For instance: Bruno Weil, making his West Coast debut with the Los Angeles Philharmonic this week, arranged a wonderful agenda that could have thrilled the faithful and proved attractive to inexperienced concert-goers. It is a handsome and cogent Mozart program consisting of the Overture to “Don Giovanni,” the Piano Concerto in E-flat, K. 271, and the “Linz” Symphony.
At the first of four performances Thursday night in the Dorothy Chandler Pavilion of the Music Center, this program quite exposed Weil--a 40-year-old West German who has served as an assistant to the late Herbert von Karajan and as a provincial music director in his native country--as a conductor of little depth, pedestrian musical aspirations and apparently small achievement.
He simply failed to bring this great music to life.
In that failure, he was assisted minimally by the sometimes helpful Philharmonic players, who, when interested, can make an inept Mozartean seem better (i.e., more commanding) than he is. Without in any way sabotaging Weil’s efforts, the players merely gave him what his podium manner demanded: routine, pleasant, inattentive Mozart. The worst kind.
Never mind that the “Giovanni” overture ought to put the fear of God (or whatever) into the listener from the opening D-minor chord, and assert its seriousness in every subsequent bar. Forget that the Symphony No. 36 contains moments of stunning beauty, wondrous wit and sunny good humor. Ignore the seraphic youthfulness, the outpouring of melodies, the buoyancy in the Fifth Piano Concerto. None of these qualities ever materialized in Weil’s earthbound performances.

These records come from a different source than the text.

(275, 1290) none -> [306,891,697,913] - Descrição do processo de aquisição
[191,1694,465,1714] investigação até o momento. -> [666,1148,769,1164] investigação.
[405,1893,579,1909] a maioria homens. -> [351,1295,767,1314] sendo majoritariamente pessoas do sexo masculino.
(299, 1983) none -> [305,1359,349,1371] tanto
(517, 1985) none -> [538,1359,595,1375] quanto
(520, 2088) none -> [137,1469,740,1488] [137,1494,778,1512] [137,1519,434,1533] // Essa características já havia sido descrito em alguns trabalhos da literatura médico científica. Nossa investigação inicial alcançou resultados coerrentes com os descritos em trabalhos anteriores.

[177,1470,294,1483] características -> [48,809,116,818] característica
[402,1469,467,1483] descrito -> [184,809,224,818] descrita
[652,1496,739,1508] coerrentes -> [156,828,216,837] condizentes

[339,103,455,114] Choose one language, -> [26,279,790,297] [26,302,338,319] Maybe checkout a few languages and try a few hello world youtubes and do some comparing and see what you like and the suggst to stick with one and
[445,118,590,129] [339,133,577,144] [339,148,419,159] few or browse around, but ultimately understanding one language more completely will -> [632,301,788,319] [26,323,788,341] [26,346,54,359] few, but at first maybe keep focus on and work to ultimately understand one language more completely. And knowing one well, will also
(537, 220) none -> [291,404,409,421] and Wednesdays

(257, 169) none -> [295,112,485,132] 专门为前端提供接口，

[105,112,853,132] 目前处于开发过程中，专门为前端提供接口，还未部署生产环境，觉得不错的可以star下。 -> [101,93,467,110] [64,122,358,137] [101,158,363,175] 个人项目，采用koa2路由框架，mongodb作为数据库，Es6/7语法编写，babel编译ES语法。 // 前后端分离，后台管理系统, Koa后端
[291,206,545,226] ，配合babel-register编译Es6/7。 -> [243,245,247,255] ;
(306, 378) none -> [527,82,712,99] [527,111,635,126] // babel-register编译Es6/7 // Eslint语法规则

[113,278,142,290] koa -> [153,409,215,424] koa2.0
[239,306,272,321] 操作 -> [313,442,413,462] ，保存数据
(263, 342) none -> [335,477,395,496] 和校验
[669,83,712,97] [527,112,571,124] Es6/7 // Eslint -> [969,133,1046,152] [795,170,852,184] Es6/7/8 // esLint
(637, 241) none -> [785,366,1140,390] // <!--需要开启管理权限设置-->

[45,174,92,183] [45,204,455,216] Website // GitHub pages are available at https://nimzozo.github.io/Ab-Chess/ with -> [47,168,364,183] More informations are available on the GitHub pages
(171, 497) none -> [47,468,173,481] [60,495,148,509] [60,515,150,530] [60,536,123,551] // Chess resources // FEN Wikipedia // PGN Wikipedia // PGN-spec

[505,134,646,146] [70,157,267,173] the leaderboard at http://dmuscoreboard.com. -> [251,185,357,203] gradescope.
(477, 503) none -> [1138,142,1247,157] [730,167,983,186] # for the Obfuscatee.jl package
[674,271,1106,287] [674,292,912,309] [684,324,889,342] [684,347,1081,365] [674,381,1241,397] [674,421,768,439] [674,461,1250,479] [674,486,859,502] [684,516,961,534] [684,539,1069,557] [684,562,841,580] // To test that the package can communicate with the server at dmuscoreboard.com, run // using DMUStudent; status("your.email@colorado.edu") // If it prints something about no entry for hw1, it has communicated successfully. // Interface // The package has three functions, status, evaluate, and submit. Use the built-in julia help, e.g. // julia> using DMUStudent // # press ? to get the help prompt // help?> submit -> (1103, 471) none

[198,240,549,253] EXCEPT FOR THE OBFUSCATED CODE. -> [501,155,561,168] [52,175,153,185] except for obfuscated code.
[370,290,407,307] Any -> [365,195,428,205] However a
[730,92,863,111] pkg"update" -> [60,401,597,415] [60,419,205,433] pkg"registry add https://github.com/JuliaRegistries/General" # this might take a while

And the soloist of the evening, the Finnish pianist, Olli Mustonen, added nothing material to our love of Mozart.
Making his third Philharmonic appearance--his Grieg Concerto was clunky and inept, his Ravel Concerto merely promising--the 22-year-old musician looked awkward, often sounded inaudible and made a pipsqueak impression in this cherishable and important assignment.